[To-do item] After finding the line with "The John D." in the data below, set down exactly each line through the one with "Adventures in Data Land, by Alex Smola.", inclusive, and stop there.

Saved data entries

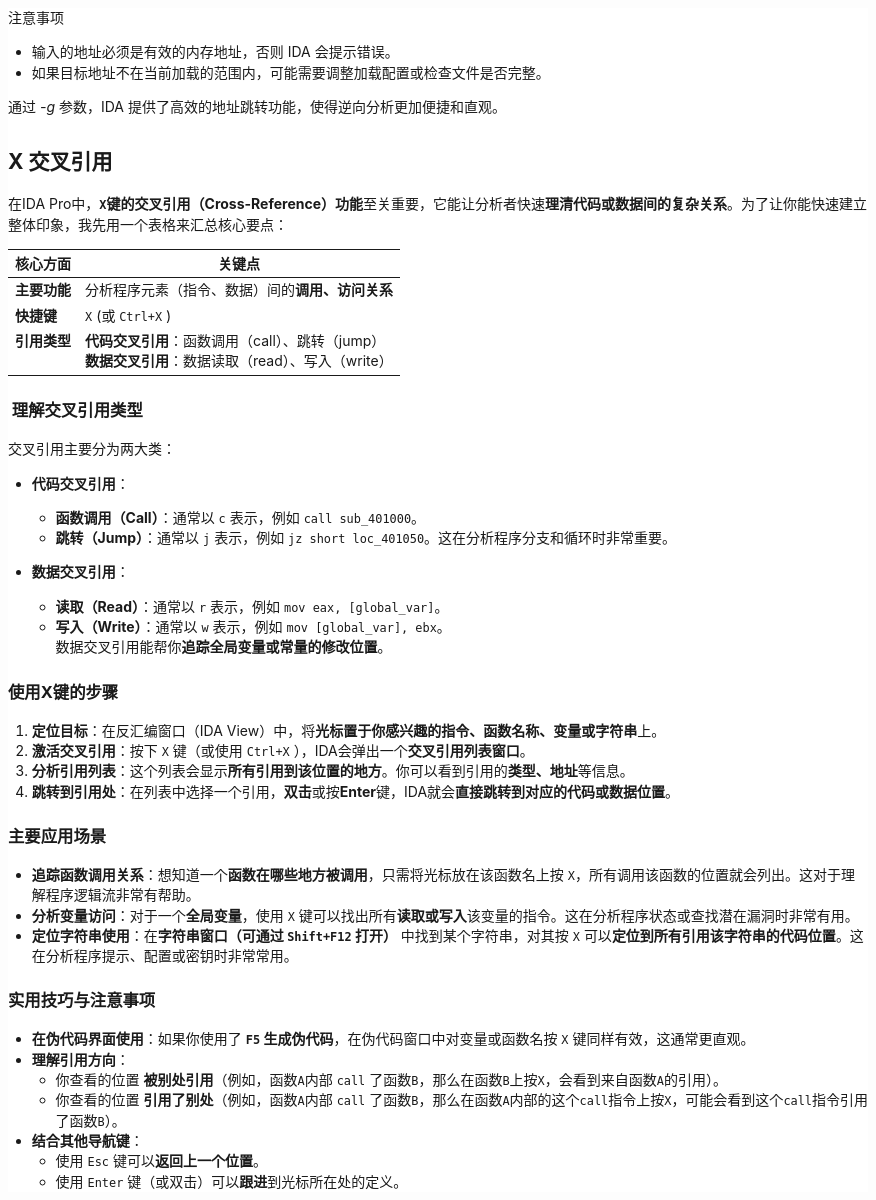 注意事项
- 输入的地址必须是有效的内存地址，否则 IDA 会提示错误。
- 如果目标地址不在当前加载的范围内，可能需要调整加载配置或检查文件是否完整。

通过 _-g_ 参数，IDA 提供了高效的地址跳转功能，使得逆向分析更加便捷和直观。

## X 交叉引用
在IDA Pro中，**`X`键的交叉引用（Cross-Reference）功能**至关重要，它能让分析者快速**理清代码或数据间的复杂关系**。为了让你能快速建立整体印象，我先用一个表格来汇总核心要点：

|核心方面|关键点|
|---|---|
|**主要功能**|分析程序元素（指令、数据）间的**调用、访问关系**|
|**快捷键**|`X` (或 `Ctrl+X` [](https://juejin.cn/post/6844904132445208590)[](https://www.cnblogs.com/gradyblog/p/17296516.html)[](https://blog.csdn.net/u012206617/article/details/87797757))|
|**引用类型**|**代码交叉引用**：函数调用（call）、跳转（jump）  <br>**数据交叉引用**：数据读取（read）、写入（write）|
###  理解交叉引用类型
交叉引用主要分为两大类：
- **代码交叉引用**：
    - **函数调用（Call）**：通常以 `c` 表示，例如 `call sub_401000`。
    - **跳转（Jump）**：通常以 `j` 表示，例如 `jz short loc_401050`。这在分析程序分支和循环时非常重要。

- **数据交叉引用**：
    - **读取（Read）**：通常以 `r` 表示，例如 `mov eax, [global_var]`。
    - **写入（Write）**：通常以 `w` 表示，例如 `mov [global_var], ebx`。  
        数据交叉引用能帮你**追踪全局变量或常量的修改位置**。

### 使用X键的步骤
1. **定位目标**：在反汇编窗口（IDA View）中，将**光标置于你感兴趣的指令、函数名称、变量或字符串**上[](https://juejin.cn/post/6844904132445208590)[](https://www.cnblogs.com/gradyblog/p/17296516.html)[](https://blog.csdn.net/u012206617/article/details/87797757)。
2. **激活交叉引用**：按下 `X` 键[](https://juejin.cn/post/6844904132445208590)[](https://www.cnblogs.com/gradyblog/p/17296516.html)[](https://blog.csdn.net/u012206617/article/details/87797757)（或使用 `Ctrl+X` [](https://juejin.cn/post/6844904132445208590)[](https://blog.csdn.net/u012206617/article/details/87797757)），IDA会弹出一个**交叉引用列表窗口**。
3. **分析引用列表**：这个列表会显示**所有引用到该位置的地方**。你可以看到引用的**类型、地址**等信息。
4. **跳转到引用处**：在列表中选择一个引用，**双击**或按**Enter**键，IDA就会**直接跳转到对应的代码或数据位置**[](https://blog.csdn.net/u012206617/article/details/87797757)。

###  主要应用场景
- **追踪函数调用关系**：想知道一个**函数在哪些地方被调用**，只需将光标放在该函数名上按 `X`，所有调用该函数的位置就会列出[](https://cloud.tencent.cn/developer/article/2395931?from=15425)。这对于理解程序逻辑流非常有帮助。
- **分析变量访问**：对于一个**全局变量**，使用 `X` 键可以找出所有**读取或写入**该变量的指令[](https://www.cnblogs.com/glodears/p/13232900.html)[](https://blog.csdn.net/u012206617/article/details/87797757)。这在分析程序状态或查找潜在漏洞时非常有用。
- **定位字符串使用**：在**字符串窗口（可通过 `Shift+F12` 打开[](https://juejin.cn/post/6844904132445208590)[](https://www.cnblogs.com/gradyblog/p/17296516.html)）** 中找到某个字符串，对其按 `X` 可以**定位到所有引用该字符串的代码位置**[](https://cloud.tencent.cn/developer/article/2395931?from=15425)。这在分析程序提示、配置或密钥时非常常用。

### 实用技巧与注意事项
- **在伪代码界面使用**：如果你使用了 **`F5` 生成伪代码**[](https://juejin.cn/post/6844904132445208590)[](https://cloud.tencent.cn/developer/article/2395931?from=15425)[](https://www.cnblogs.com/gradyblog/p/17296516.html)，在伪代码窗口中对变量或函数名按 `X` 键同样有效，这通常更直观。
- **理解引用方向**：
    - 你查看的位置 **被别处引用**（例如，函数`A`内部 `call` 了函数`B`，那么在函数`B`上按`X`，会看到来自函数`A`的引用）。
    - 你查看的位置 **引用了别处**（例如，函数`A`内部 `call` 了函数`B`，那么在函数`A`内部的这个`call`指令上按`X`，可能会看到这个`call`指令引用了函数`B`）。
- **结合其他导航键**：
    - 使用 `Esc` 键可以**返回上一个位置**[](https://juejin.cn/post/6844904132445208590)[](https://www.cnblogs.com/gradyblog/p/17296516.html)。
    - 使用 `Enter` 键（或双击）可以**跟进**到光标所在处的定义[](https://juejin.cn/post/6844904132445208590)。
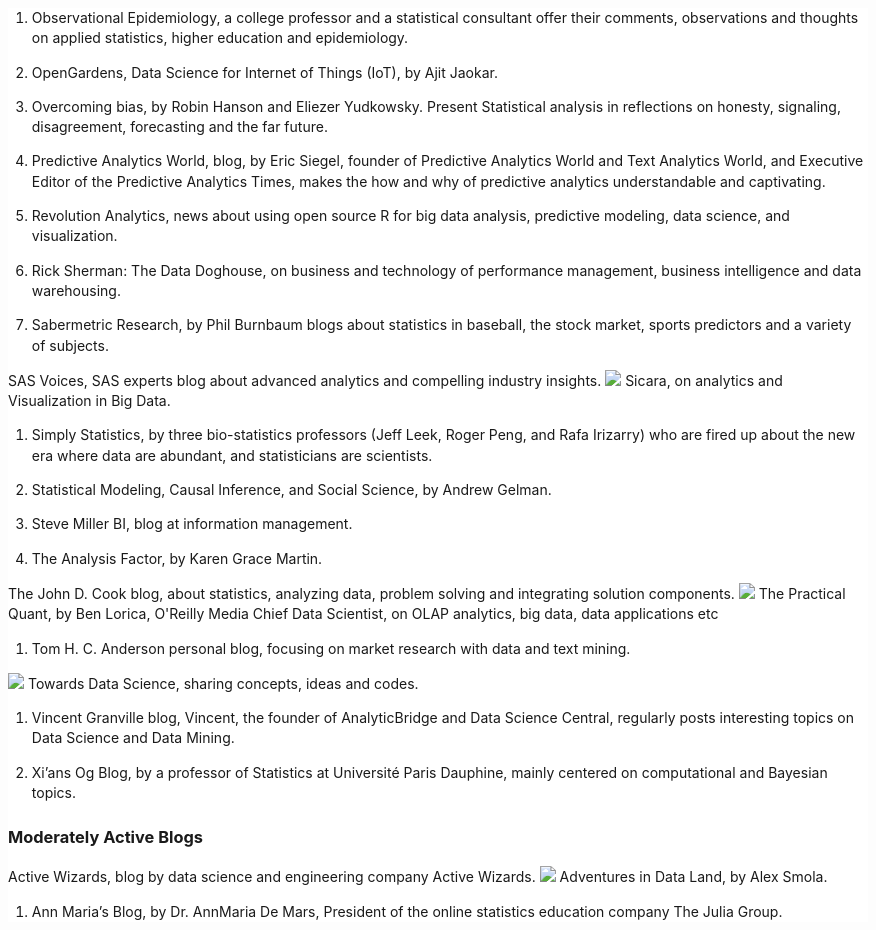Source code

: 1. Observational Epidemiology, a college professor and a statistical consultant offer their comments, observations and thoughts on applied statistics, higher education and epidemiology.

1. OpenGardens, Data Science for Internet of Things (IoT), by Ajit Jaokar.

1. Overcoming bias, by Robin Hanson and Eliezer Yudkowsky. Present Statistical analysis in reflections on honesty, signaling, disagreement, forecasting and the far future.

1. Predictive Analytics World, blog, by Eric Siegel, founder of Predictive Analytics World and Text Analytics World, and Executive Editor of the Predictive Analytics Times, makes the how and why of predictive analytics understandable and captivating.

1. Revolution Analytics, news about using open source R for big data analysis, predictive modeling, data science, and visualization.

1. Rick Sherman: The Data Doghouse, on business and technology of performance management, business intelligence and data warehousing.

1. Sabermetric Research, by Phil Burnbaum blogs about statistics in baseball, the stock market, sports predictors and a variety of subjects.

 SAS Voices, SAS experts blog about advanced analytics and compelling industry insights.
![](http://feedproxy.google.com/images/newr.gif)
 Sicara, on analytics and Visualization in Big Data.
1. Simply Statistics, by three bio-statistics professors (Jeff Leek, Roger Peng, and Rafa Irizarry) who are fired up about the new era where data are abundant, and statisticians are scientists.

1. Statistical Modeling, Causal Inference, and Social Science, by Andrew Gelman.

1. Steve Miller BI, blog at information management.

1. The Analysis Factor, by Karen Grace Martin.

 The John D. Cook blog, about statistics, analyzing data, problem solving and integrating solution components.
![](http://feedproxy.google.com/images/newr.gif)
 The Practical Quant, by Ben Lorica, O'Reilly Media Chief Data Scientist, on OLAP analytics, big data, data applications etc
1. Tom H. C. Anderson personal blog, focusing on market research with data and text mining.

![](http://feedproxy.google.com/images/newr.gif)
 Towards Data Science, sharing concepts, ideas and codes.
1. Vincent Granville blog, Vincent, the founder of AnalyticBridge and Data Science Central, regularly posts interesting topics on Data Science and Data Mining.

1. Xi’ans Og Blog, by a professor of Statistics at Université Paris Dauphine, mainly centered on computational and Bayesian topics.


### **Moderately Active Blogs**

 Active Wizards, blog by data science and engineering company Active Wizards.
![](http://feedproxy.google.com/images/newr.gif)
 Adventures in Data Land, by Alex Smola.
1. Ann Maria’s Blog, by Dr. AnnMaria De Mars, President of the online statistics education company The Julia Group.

[Reply to the exercise]
 The John D. Cook blog, about statistics, analyzing data, problem solving and integrating solution components.
![](http://feedproxy.google.com/images/newr.gif)
 The Practical Quant, by Ben Lorica, O'Reilly Media Chief Data Scientist, on OLAP analytics, big data, data applications etc
1. Tom H. C. Anderson personal blog, focusing on market research with data and text mining.

![](http://feedproxy.google.com/images/newr.gif)
 Towards Data Science, sharing concepts, ideas and codes.
1. Vincent Granville blog, Vincent, the founder of AnalyticBridge and Data Science Central, regularly posts interesting topics on Data Science and Data Mining.

1. Xi’ans Og Blog, by a professor of Statistics at Université Paris Dauphine, mainly centered on computational and Bayesian topics.


### **Moderately Active Blogs**

 Active Wizards, blog by data science and engineering company Active Wizards.
![](http://feedproxy.google.com/images/newr.gif)
 Adventures in Data Land, by Alex Smola.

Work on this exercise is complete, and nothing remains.